Liability as it applies to private security and state security regulations is different. The police, in general, enjoy qualified immunity that protects them in case they end up breaching the law while performing their duty. In fact, law enforcement personnel are required to undergo training and education. There are many governing bodies that regulate how public officials should behave.
Professionals in the private security sector also have to deter criminal or suspicious activity, but their training and education requirements vary from employer to employer. Private security personnel are required to follow the federal and state laws as they apply to any other employee.
More specifically, security personnel are more vulnerable to cases involving negligence and they are also liable for actions involving intentional injury.
Security guards should be aware of the degree of permissible force that they are authorized to use. This can be difficult to determine in certain cases. Security personnel should not use more force than is necessary to reasonably remove or retrain individuals.
The employer of the security guard can be held liable if they assault a person. This can be seen in the court case Hawkins v. Wilton (2006) 144 Cal.App.4th 936-44 [51 Cal.Rptr.3d 1, 5-6]. In other words, many states, including Texas, place the responsibility of hiring competent security personnel by carrying out background checks and ensuring they have adequate training.

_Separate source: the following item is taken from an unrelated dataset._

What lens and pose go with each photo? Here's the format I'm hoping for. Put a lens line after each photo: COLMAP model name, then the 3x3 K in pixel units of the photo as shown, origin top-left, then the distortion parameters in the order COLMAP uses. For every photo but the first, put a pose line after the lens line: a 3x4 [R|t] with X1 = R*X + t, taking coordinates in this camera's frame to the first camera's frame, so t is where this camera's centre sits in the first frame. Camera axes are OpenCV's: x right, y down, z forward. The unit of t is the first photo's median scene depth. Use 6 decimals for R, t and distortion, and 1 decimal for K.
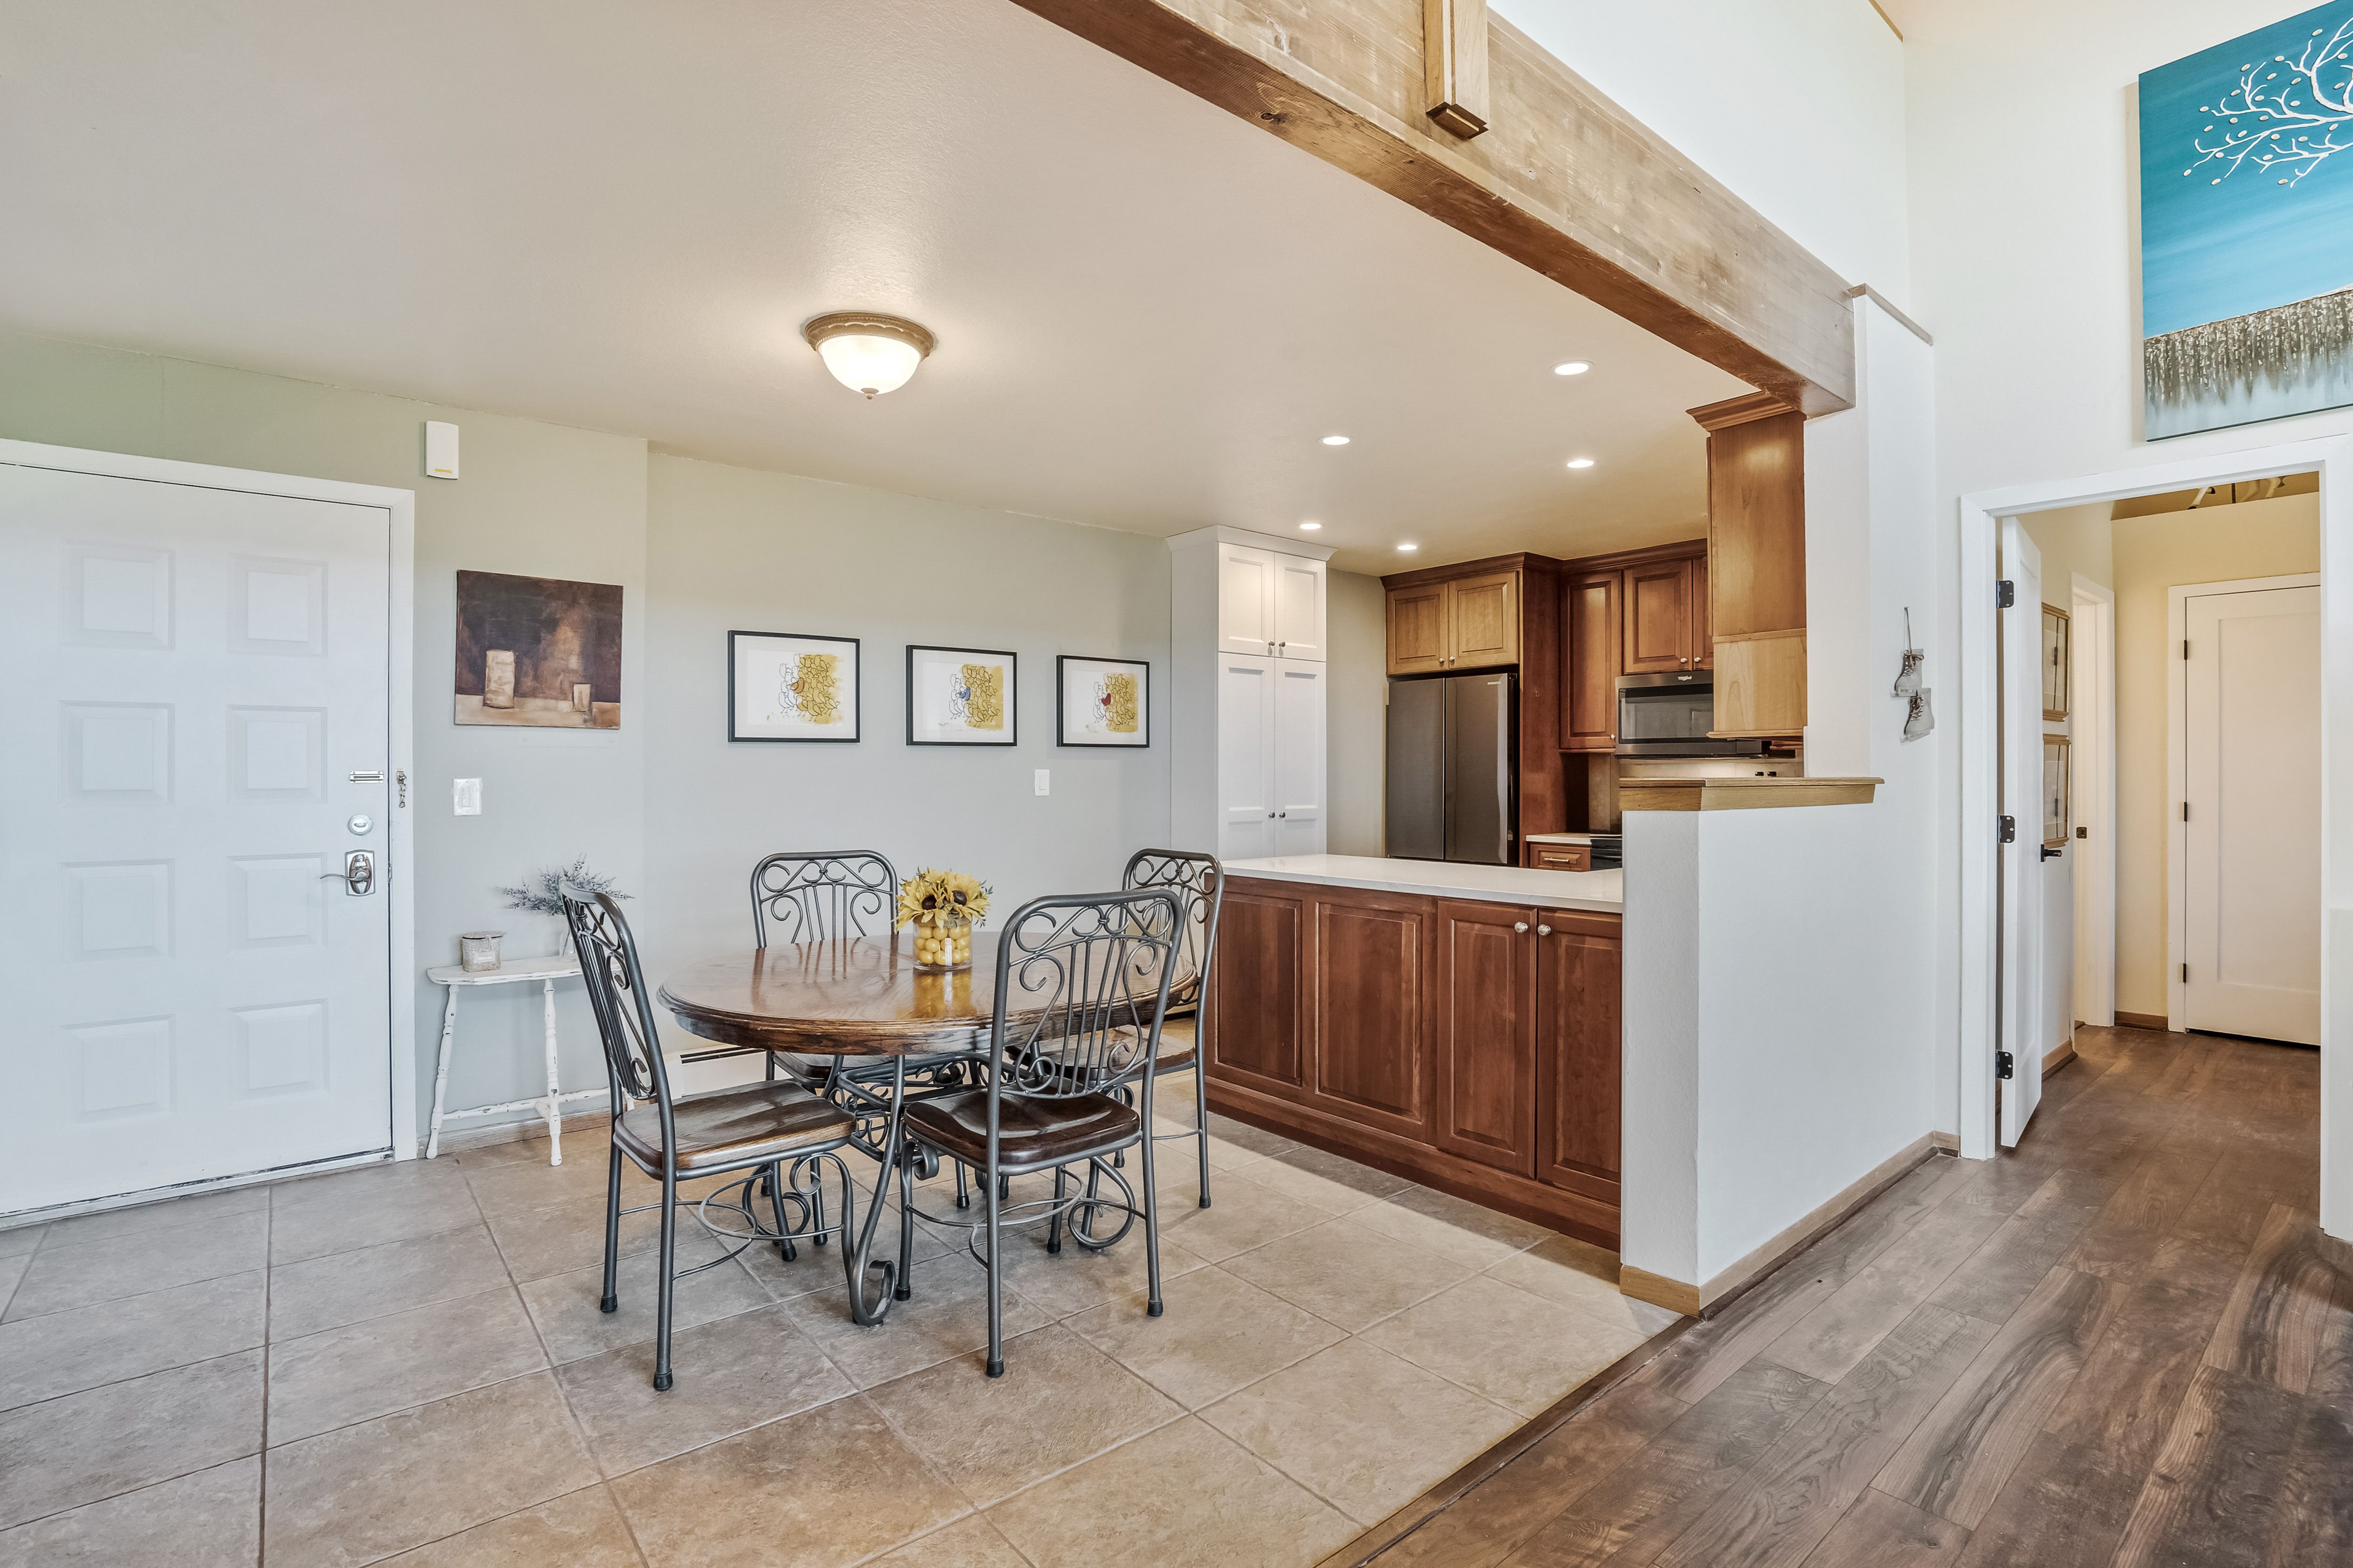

The civil case Cervantez v. J.C. Penney Company is a classic example of liabilities enforced upon security personnel. In this case, Penney was sued for false arrest, assault and battery, negligence, and intentional tort. Another case that has heavily impacted the private security is Burdeau v. McDowell.
In the Burdeau v. McDowell, Mr. McDowell filed an action against the district court requesting an order for the return to him of certain items. He alleged that thr items were unlawfully confiscated from him. The Supreme Court ruled that the government was allowed to hold the items in order to use them for prosecuting an offense because the times were of an incrimination nature and did not violate the owner’s rights.
The court also ruled that the plaintiff’s fourth or fifth amendments were not violated when the items were seized from them.
This case proves that security personnel can, within certain jurisdictional limits, and within the law of color, seize a person’s belongings as long as they are acting unlawfully or damaging property.